Cilantro is most commonly used as a garnish or added just as a dish is nearly done cooking because the flavor of cilantro is at its best when it is raw. The citrus flavor of cilantro pairs very well with tomatoes and avocadoes, as such, cilantro is very frequently seen in salsa and guacamole. It is also a great garnish on lean meats like fish and chicken. Yogurts and salads can be easily brightened up with the addition of some freshly chopped cilantro.

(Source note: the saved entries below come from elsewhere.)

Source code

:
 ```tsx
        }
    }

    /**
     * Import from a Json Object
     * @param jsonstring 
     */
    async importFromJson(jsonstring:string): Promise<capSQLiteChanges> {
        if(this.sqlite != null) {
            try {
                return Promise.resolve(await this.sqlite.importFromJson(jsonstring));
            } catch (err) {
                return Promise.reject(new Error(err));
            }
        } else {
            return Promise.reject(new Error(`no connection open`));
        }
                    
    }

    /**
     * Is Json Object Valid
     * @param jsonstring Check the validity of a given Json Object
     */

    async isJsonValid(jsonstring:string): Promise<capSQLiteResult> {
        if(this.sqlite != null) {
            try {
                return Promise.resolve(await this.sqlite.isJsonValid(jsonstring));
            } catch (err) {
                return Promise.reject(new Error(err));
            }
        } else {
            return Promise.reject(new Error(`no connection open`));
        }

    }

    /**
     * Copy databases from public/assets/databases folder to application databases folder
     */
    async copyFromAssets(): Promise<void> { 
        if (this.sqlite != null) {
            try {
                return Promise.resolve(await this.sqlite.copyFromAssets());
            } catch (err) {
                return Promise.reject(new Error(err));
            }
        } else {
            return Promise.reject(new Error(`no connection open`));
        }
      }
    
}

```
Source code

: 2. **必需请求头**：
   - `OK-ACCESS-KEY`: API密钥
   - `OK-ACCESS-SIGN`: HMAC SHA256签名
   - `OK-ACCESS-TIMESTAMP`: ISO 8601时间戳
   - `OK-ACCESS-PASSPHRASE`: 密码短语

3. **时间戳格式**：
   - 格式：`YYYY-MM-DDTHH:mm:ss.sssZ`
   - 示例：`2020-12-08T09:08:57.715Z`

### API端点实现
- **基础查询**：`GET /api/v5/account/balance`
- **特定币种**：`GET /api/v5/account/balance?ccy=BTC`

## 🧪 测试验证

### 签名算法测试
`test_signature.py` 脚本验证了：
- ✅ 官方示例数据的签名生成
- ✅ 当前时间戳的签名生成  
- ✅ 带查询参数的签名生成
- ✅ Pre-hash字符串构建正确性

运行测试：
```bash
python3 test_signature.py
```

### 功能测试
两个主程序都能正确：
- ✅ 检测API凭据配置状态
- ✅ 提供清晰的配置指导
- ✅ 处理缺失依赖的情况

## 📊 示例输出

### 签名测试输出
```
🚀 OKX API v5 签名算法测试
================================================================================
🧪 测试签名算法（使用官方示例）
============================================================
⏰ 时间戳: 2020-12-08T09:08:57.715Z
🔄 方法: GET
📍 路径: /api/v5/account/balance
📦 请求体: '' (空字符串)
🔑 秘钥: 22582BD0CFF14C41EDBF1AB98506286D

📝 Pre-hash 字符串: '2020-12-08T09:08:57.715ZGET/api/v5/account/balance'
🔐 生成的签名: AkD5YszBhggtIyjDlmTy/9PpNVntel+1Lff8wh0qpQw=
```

Fresh cilantro is generally a plain green color, vibrant but not overly bright. Cilantro looks very similar to flat-leave parsley, but the two herbs can be easily distinguished by smelling them. Cilantro will have a bright, lemon scent, whereas parsley will smell earthier. Any discoloration on the leaves is a sign that cilantro is no longer fresh and should not be used. Cilantro can be stored for almost a week in the fridge if the stalks of the plant are placed in a small amount of water in a jar, and covered with plastic wrap. It will last two or three days stored dry in a plastic bag in the fridge. When preparing cilantro, thoroughly rinse the leaves and pat dry. It is important to clean cilantro because dust and dirt tends to cling to the leaves.